The WNBA’s proposal would introduce a model similar to the NBA, where players get 50% of net income after deducting expenses. The big difference is that fixed costs such as travel, support staff, and stadium rental represent a higher percentage of revenue in the WNBA than in the NBA.As a result, the WNBPA estimates that the WNBA’s proposal would provide them with less than 15% of gross revenue. The WNBPA has responded with a proposal demanding 30% of gross revenue before considering expenses. The WNBA projects that this would result in $700 million in operating losses over the course of the new collective bargaining agreement. The players respond by pointing out that those losses would be offset by the profits from expansion fees with Cleveland, Detroit, and Philadelphia entering the league in 2030.
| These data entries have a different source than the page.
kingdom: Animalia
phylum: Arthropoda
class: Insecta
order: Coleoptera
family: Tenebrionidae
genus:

The WNBA, like other professional leagues, considers expansion fees to be capital rather than revenue. As a result, that money is not part of the pool to be shared with the players. However, it would potentially cover projected losses without forcing the WNBA to use capital calls. Like their counterparts in major professional sports, WNBA owners have benefited from the dizzying valuation of teams during the course of the current collective bargaining agreement. Those have increased many times more than the relative amount that players’ salaries will increase. For most of the WNBA’s history, $10 million was the official asking price for franchises, and much less cash actually changed hands. In May, the New York Liberty sold minority shares with a valuation of $450 million, representing a jump of approximately 4,400%.